Eu não estava apaixonado. Muito menos errado em minhas convicções. Eu não costumava ir a festas (eu odiava festas, aliás), mas depois de anos sendo chamado de anti-social resolvi ir até uma. Então, depois de meia hora vendo toda aquela gente dançar ao som de Primal Scream e outras bandas dançantes, eu estava entediado. Não entendia como havia gente que podia gostar de ficar se esfregando, transpirando, mas era assim que as coisas rolavam, e era assim que eu a conheci. Coisa mais clichê que isso não tinha, parecia coisa de filme americano, mas eu via tudo em câmera lenta (eu devia estar muito bêbado). Mas a caretice acaba por aqui, e eu só pude enxergá-la melhor quando ela se aproximou. Cabelo vermelho, camiseta amarela, Jesus, como ela era linda. O que ela viu em mim, não sei. Aliás, ela não deve ter visto nada, porque ela não veio diretamente até mim, ela foi é pegar uma bebida. E eu estava muito louco (é, eu assumo que estava bêbado) e sabe-se lá porque puxei papo. Talvez eu tenha achado que a camiseta dela era do Wolverine, não me lembro bem. O nosso diálogo foi mais ou menos assim:
-Ahm,oi!
-Ahm,olá. Quem é você?
-Apenas o cara encostado no bar que viu você chegando.
-Isso explica muita coisa.
-(Risos aqui) Bom, não sei se foi à maneira correta de puxar um papo, mas que eu me lembre começava assim
-Faz quanto tempo que você não conhece alguém pra apenas se lembrar que uma conversa começa assim?
-Um bom tempo.
-Então devo ser a moça com a honra de mostrar ao cara encostado no bar que me viu chegando como se conversa.
-(Mais risos) Seria uma honra tão grande assim?Creio que não
-E mostrar a alguém como é a civilização hoje em dia não seria uma honra?

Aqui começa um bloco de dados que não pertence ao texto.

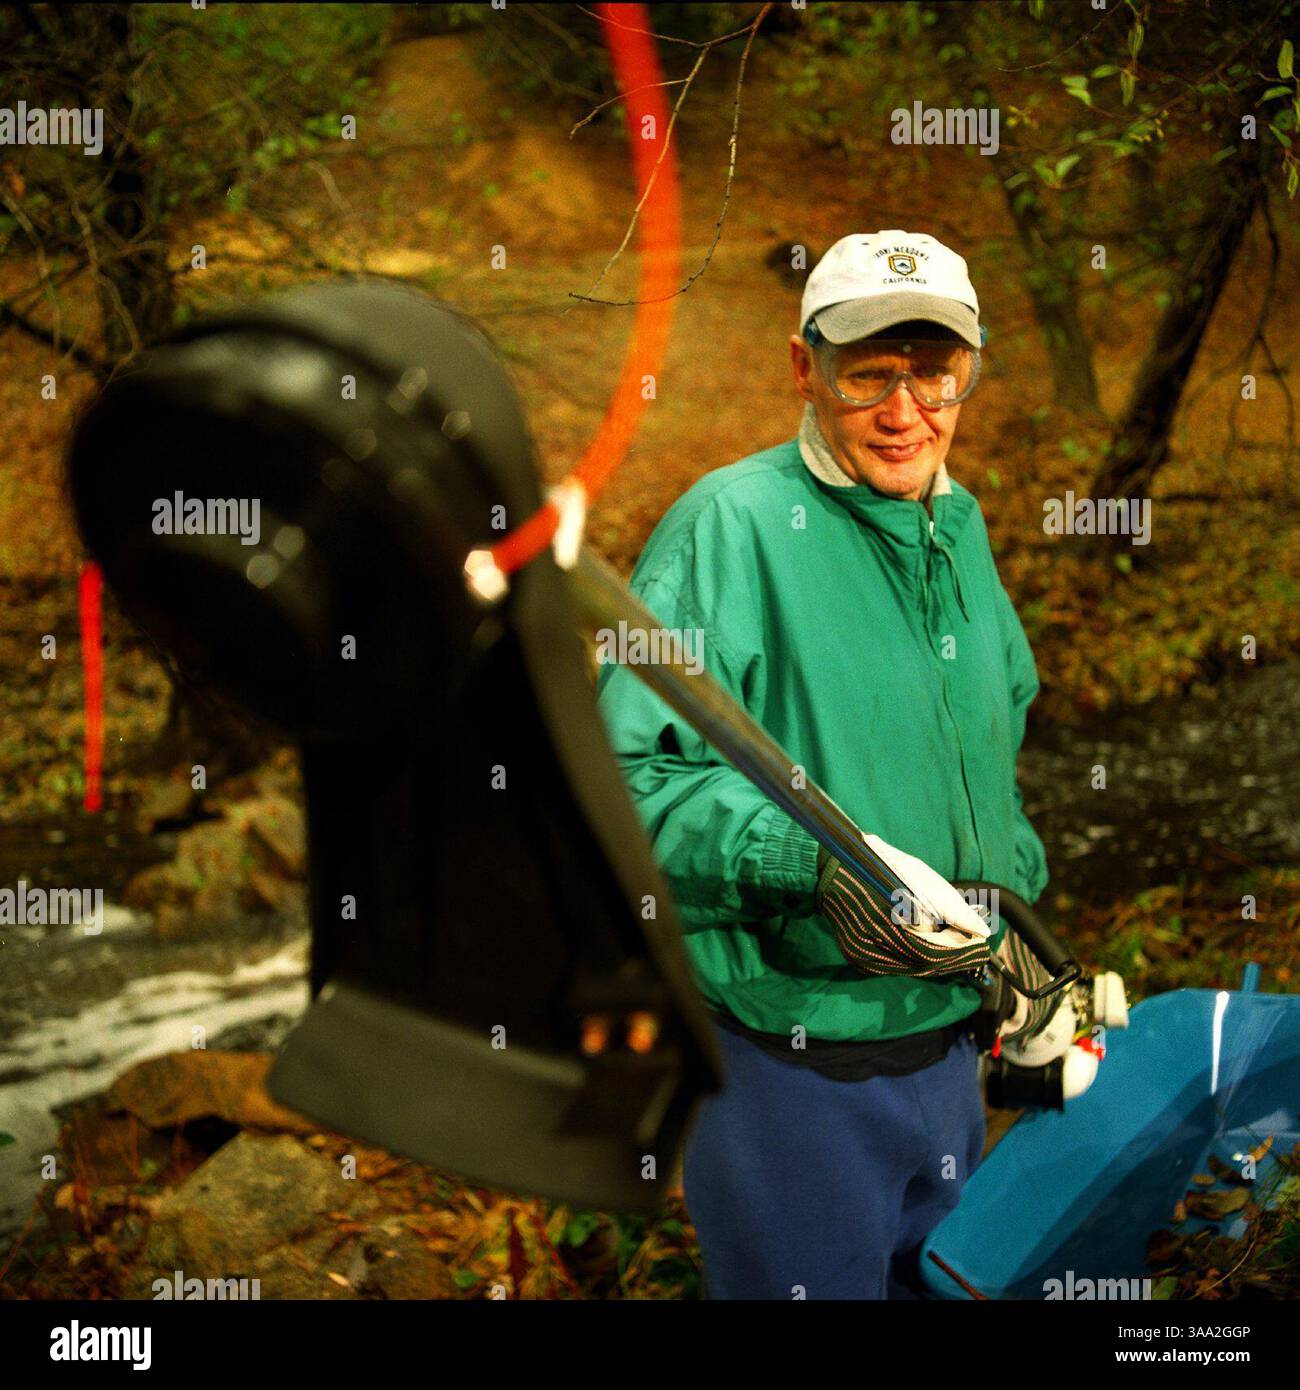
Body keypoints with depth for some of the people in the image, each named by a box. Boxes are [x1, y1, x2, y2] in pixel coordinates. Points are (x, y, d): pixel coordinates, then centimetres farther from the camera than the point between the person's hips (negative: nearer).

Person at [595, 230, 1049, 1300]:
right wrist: (810, 863, -35)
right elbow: (624, 778, -25)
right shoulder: (731, 524, -18)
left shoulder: (959, 528, 8)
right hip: (789, 1068, -7)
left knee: (943, 1281, 25)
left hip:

-Depende do ponto de vista
Nós rimos. Então ela me puxou pra dançar. Estava tocando Crystal, do New Order, e eu tava dançando como Ian Curtis em cima do palco, e ela sorria mais ainda. Incrivelmente eu estava gostando daquilo (aliás,se você fosse eu,também gostaria). E quando nós percebemos a festa já tinha acabado e nós estávamos sentados na calçada. Ela me olhou e lembrou que a gente devia ir embora. Então levantamos e eu fui indo com ela, sem noção do que estava fazendo, até que ela desmaiou na minha frente, e eu fiquei olhando pra ela sem ação nenhuma. Mais ou menos uns 2 minutos depois eu decidi fazer algo. Peguei-a no colo e a levei até minha casa. Deitei ela na minha cama, ajeitei tudo e fui pro sofá (era o máximo que eu podia fazer). Em sonho, eu me lembrei de tudo aquilo que eu havia passado com ela, por mais que fosse tão pouco, vi a gente tendo uma vida juntos entre outras coisas, e logo a manhã chegou. O irritante despertador não parava de apitar. Então eu levantei, fui até o meu quarto e surpresa, ela não estava lá. Procurei por todos os cantos da casa, lá fora no quintal, mas nada. Voltei até a cozinha, com a cabeça quente. Aonde raios ela foi? Resolvi fazer um café. Encostei na geladeira, e ali estava um bilhete que dizia: ‘’Está tudo bem comigo, eu apenas fui embora. E para não dizer que você levou uma desconhecida pra casa, eu me chamo Stella. Agora me ache, cara que me viu chegando no bar’’. Procurei por ela por semanas, mas não a achei em canto algum. Até comecei a ir pra mais festas pra ver se a achava, mas nada. Agora também eu vou começar a perguntar tudo sobre a pessoa antes de começar algo.